"Annemin suçu neydi ki bu kadar dayak yemişti? Annemin o gün için tek suçu sofra hazırladığında su getirmemiş olması. Bu dayak için bir bahane olabilir miydi?.."
"Ne kadar seversen sev, ne kadar solmasından korkarsan kork, senden daha güçlü ve acımasız birisi kopartıyordu dalından hiç acımadan. Gözün gibi baktığın çiçekler yerlere atılıyordu."
“Çocukluğumu yaşamak istedikçe bana engel olmaları, içimde yeni açmaya çalışan çiçeklerimi daha açmadan solduruyordu. ‘Ah çocukluk’ sen ne harika bir şeysin ki hala sana olan özlemim bitmiyor. Belki de özlemim, yaşayamadığımız çocukluğumuzdur. Belki de özlemim, çocukluğumuzda hayallerini kurup da yaşayamadan toprağa gömdüğümüz umutlarımızdır.”

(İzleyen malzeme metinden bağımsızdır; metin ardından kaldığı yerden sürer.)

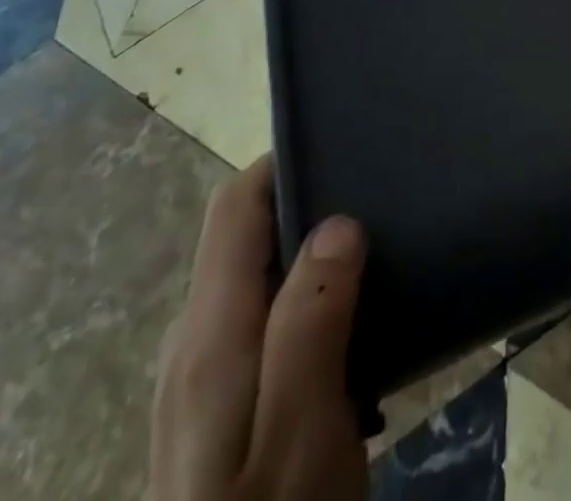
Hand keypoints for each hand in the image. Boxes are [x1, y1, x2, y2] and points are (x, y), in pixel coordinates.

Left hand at [151, 155, 367, 500]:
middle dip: (306, 202)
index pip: (235, 207)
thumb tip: (338, 222)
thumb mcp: (303, 427)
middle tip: (377, 196)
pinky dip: (304, 293)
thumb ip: (312, 320)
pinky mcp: (219, 406)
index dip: (283, 161)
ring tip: (375, 247)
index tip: (344, 144)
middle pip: (243, 235)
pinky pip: (262, 315)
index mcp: (210, 333)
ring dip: (309, 250)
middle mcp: (193, 342)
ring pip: (256, 275)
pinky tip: (350, 315)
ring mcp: (201, 377)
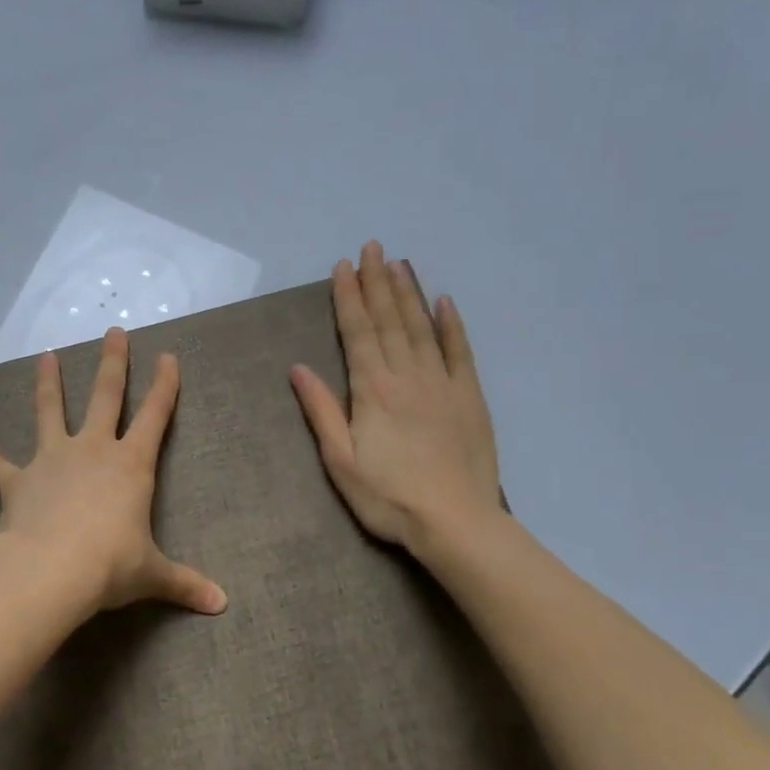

Bazı kitaplar sizin yüreğinizde bir etki bırakır ve yutkunsanız bile geçmez. İşte o kitaplardan biri benim için Hayatın Soğuk Yüzü oldu. Okurken bağırmak çağırmak isterken bir yandan da daha neler olacak diye okumaya devam ettim. Bu kitapta sorulması gereken en büyük soru bana göre; Her şeye rağmen bir kişiyi affeder misiniz?